The Gotchas of CONCURRENTLY
First, and this is the big one, a concurrent refresh requires a unique constraint on the materialized view. The sync operation needs a way to compare rows between the old data and the new data to figure out what to insert, update, or delete. Without a unique index, it has no reliable way to tell if a row is the “same” row. If you try without one, you’ll be greeted with a wonderfully clear error: "REFRESH MATERIALIZED VIEW CONCURRENTLY cannot be executed on a materialized view without a unique index."
Let’s fix that. If you created your view without one, you need to add it:
CREATE UNIQUE INDEX ON my_materialized_view (id);
-- Now you can refresh concurrently
REFRESH MATERIALIZED VIEW CONCURRENTLY my_materialized_view;
Second, it’s more expensive.
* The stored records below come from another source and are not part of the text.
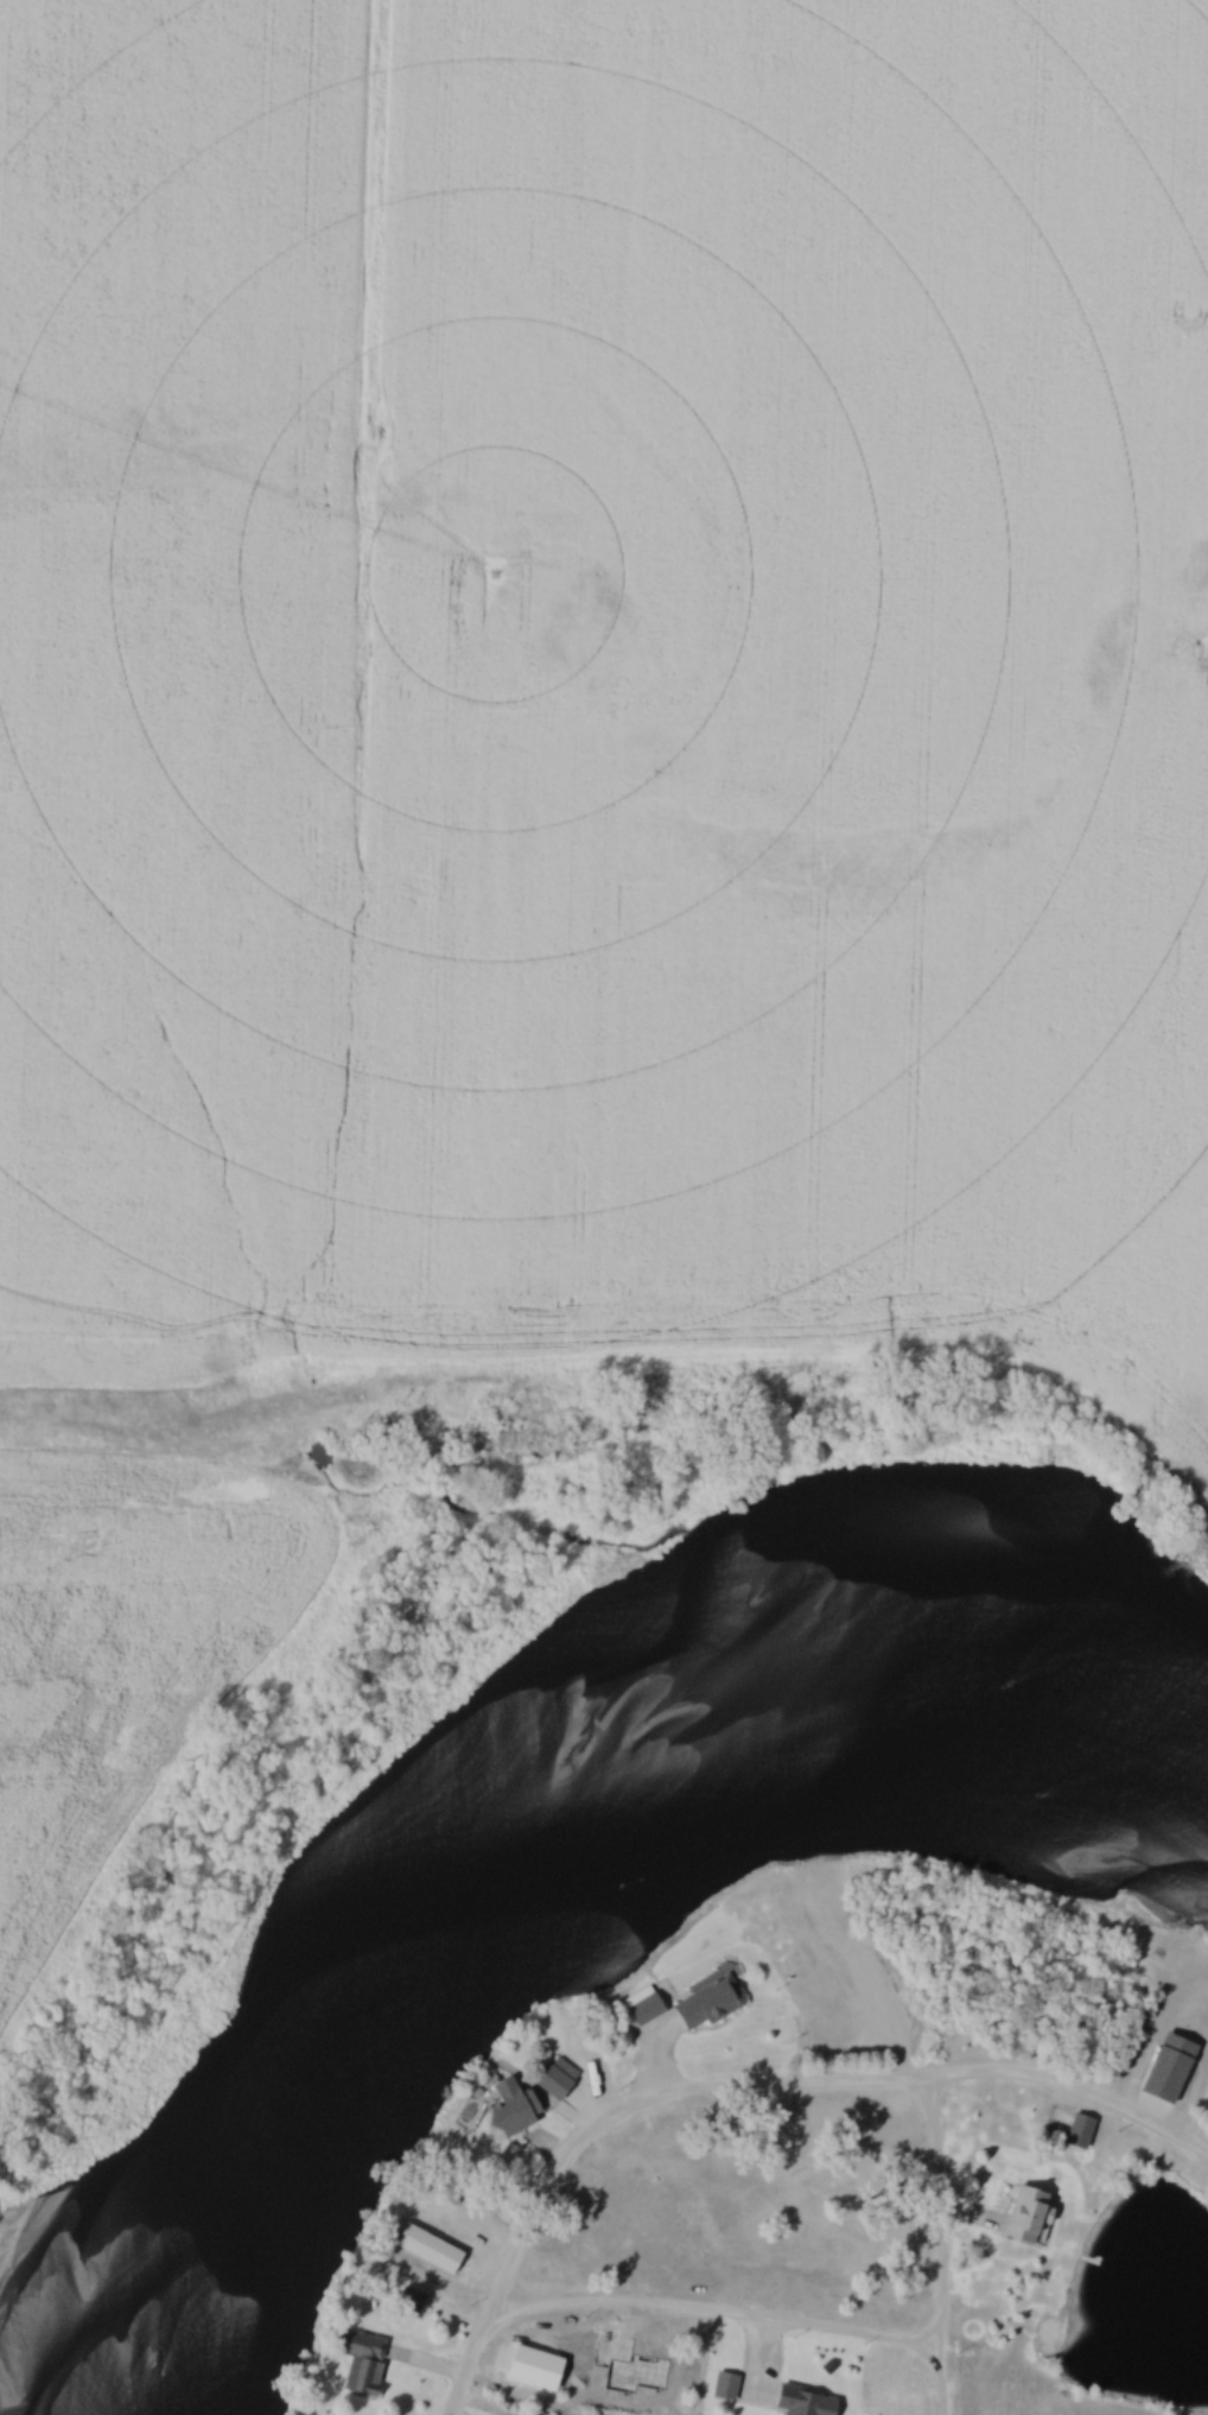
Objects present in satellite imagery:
river: (542, 1850)
building: (705, 2003)
building: (640, 2006)
building: (554, 2078)
road: (742, 2084)
road: (936, 2091)
building: (508, 2107)
building: (1076, 2131)
building: (1021, 2214)
building: (425, 2248)
road: (940, 2256)
road: (692, 2306)
road: (938, 2349)
building: (360, 2368)
building: (722, 2386)
building: (800, 2402)

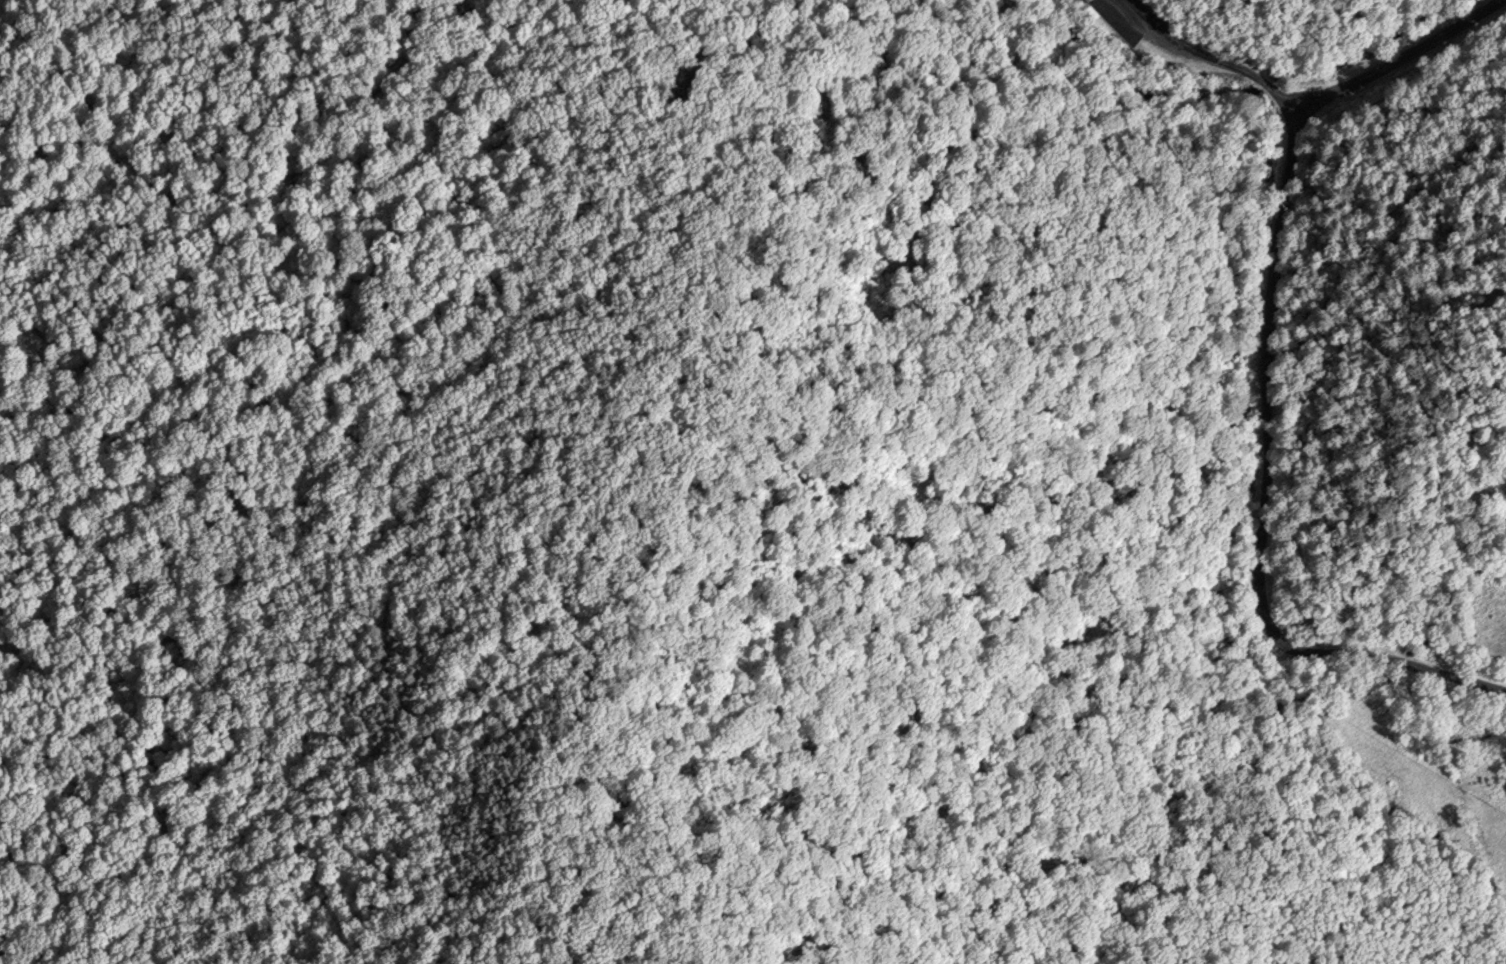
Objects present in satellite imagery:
road: (1211, 57)
road: (1395, 57)
road: (1262, 491)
You’re essentially running the query twice (once for the temp copy) and then doing a whole data diffing operation. It uses more CPU, more I/O, and more temporary disk space. It’s objectively less efficient than a full refresh; you’re paying a performance tax for the privilege of availability.
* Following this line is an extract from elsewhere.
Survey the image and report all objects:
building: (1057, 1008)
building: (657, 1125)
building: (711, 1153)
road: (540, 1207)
Finally, you can’t just spam this command. If one concurrent refresh is running and you start another, the second one will wait for the first. But if you try to run a regular REFRESH MATERIALIZED VIEW (without CONCURRENTLY) while a concurrent refresh is running, it will wait—and then it will break the subsequent concurrent refresh. The state of the internal row-version tracking gets messed up. The rule of thumb is: pick one refresh type and stick with it for a given materialized view. Don’t mix them.
So, Which One Do I Use?
Your decision tree is simple:
- Can you afford a maintenance window? → Use a full refresh. It’s faster and simpler.
- Does your application require 24/7 read access to the view? → You must use
CONCURRENTLY. - Is your view small and fast to refresh? → A full refresh is probably fine, even if you can do concurrent.
- Is your view large and expensive to refresh? → You almost certainly need
CONCURRENTLYto avoid unacceptable downtime.
Think of it as a spectrum between raw speed and user accessibility. There’s no free lunch, but knowing the mechanics means you can choose the right trade-off for your specific trench.